> Work order 1:
Decide whether each statement agrees with the 1991–92 UMass basketball text. Answer yes or no, and quote the words from the text that settle it.
(a) The Minutemen played their home games at Curry Hicks Cage.
(b) The Minutemen lost to Kentucky in the national final.
(c) John Calipari was in his fourth year as head coach.
> Work order 2: From the 1991–92 UMass basketball text, please list the one person named, the home arena, and every school or team named.
> Work order 3: Translate this sentence from the 1991–92 UMass basketball text into Spanish: "The Minutemen won the A-10 Conference tournament by beating West Virginia in the finals."

> Extract provided:

American college basketball season

The 1991–92 UMass Minutemen basketball team represented the University of Massachusetts Amherst during the 1991–92 NCAA Division I men's basketball season. The Minutemen, led by fourth year head coach John Calipari, played their home games at Curry Hicks Cage and were members of the Atlantic 10 Conference. They finished the season 30–5, 13–3 in A-10 play to finish in first place. The Minutemen won the A-10 Conference tournament by beating West Virginia in the finals. They were awarded a #3 seed in the NCAA tournament. The Minutemen advanced to the Sweet Sixteen, losing to #2 seed Kentucky in the East Regional semifinal.

> Records provided:
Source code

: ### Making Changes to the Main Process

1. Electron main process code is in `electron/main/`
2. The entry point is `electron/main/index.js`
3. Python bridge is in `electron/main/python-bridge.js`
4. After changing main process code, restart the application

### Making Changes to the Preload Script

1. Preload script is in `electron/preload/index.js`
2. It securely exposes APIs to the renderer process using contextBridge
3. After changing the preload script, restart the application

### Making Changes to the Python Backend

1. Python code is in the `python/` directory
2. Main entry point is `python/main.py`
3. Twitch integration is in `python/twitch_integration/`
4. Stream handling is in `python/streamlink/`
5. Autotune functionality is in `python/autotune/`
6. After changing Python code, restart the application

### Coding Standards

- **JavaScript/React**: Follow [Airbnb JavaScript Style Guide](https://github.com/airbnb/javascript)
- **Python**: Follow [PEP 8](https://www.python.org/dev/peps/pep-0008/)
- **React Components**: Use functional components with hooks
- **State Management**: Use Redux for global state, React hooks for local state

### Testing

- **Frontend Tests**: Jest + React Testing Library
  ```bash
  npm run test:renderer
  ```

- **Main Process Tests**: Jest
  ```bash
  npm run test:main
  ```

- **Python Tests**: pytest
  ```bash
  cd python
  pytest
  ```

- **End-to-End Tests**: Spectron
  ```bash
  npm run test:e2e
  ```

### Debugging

> Task answer 1:
(a) Yes: "played their home games at Curry Hicks Cage"
(b) No: "losing to #2 seed Kentucky in the East Regional semifinal"
(c) Yes: "led by fourth year head coach John Calipari"

> Task answer 2:
- John Calipari
- Curry Hicks Cage
- University of Massachusetts Amherst (the UMass Minutemen)
- West Virginia
- Kentucky

> Task answer 3: Los Minutemen ganaron el torneo de la Conferencia A-10 al vencer a West Virginia en la final.